- [PROBLEMS TO WORK ON]
1: From the blog post about the South Beach trip, list the gifts the new love gave the writer.
2: Pick up the blog post about trust after infidelity right after its last sentence and write the next part in the same voice.

- [SUPPLIED TEXT]
^^^^^^^^

First let me apologize for my hiatus.  My trip to South Beach was work then play, so I was insanely busy.  I barley had time to pee let alone blog.  But, I'm back and have lots of new and improved stuff for everyone. 

Let's begin with South Beach.  Once my work was complete, I had a whole weekend with my new love.  We started our week with him giving me gorgeous roses for Valentines Day and ended the week with him buying me a stunning dress and some other clothing items. Just between us, he could have came back to the room with a pack of gum and I would have been thrilled.  The fact that he went out on a shopping mission in Miami just for me made me ridiculously happy, it is perhaps the cutest thing a man has ever done for me. Coming out of the marriage from hell, and then dating Peter Pan/the world's cheapest guy I was in bliss.  While I am not a materialistic person, everyone likes to be courted by a handsome man.  And when that handsome man, is what appears to be a really nice guy that's genuine well that is a bonus.

I've been dating "him" for the past 5 months, and I've been beyond cautious.  After being together for an entire week, I have decided to finally let my guard down.  And for someone like me, this is not an easy task.  The fear of getting hurt again is huge, but the fear of never finding the true Mr. Right is even bigger.  For the first time EVER, I spent an entire week with another man and not ONCE did I think of my ex husband, etc.  It was the greatest feeling ever.  We would go out and truly enjoy one another's company, I wasn't worried about anything but that moment.  This is a major milestone for me.

I can tell you that after spending this week in South Beach with new love aka NL, I came home ready to start a new chapter in my life.  After spending an entire marriage building walls and living in fear, I'm finally ready to take a stab at being "normal"  I have no idea what God has in store for me, I can only hope and pray that at the end of this road is happiness.

Tomorrow, I promise will be the long anticipated blog on Lucifer and his infidelity. 

Monday, February 7, 2011

To Trust of Not to Trust

After you've had your significant other cheat on you multiple times, you find it difficult to trust again.  Compound that by your rebound Peter Pan cheating, or you finding evidence that leads you believe that he cheated and well you have quite the dilemma.  Those of you that know me well, know I spend quite a bit of my free time in the gym.  My reason?  A good workout gets the "crazy" thoughts out of my head, and keeps the self esteem in check.

^^^^^^^^

- [Stored entries]
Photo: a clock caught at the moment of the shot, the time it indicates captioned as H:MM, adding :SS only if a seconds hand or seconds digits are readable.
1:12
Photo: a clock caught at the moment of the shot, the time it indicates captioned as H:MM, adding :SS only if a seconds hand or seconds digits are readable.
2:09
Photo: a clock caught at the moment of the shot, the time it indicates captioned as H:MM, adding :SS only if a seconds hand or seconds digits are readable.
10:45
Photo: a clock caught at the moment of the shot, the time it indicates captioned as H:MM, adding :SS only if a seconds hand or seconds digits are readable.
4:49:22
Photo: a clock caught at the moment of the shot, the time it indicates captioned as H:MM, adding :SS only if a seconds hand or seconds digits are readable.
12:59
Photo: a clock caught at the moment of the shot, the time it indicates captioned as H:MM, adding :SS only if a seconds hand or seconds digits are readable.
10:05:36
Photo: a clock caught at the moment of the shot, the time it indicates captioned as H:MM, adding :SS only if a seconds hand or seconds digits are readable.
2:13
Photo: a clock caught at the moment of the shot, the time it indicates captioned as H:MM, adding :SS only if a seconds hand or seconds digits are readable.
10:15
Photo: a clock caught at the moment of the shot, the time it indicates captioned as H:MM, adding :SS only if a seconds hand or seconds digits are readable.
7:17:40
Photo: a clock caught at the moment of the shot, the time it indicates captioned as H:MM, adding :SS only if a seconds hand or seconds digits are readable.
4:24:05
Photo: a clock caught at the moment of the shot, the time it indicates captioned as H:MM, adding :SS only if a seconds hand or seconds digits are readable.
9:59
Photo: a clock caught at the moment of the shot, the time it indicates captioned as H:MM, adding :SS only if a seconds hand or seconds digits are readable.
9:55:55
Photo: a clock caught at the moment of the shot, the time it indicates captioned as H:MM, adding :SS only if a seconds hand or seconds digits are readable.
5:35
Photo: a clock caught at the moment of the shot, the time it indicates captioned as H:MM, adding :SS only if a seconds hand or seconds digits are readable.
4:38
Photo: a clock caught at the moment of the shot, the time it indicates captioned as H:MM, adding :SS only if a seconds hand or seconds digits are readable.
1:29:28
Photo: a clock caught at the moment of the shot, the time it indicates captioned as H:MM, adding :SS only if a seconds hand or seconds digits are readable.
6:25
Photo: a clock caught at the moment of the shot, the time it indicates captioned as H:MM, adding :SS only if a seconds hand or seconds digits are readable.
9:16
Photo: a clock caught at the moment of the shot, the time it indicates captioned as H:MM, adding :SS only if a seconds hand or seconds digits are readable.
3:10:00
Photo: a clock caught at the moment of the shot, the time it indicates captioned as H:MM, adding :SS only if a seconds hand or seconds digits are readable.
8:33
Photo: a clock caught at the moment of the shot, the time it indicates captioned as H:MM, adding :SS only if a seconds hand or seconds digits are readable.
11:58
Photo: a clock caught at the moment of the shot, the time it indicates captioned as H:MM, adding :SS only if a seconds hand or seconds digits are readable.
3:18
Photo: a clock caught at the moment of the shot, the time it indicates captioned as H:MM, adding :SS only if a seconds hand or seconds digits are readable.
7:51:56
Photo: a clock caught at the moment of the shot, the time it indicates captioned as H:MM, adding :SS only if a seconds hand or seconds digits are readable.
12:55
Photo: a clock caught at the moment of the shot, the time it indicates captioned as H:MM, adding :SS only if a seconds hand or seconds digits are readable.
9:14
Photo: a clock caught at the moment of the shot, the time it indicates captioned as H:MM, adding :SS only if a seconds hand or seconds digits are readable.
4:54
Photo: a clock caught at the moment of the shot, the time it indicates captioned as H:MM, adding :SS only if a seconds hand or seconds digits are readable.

^^^^^^^^

- [TASK RESULTS]
1:
- Roses for Valentine's Day
- A dress
- Some other clothing items

2:
Looking back on last year, I think I should have conquered my fear of being alone and ditched Peter Pan immediately after his Christmas incident.  But I didn't, why you ask?  Because I was afraid of really being alone.  I was still in college when I met Lucifer, and for better or worse I spent 13 year of my life with him. So despite what a jerkoff he was to me, he was there.  It's not easy going from always having an anchor there, to having no one there.  And fear my friends, is what can be our worst enemy.  Many of my girlfriends told me I was making a big mistake by wasting my time with Peter Pan, but I of course did not listen.  The only person I could have compared Peter Pan to was Lucifer, so in the beginning I thought he was Mr. Wonderful.  I was blinded by what were nice enough qualities and didn't set the bar high enough. 

Eventually my eyes were opened and I recycled Peter Pan.  And I think for the first time in a very long time, God said to himself, "Let me show Lisa what a real man is like"  I think, because next week will be four whole months with a really great guy.  We even leave next Tuesday for South Beach, the first half will be work for me, the second will be play for us.  We will be together for 5 nights, 6 days.  Whoa.  And I'm nervous, that the awesomeness will fade away, or he will go mad just like the others.  I guess after 6 days together I will be able to really tell.  Oh boy.  Cross everything for me next week.

Now onto Peter Pan and Lucifer, I stalked them through Facebook today.  This was big time stalking, mainly because Peter Pan deleted me, so I had to log on through a friends account.  and Lucifer blocked me so again I had to use a friends account.  I'm not crazy people!  I was curious!  We all get curious!  Right?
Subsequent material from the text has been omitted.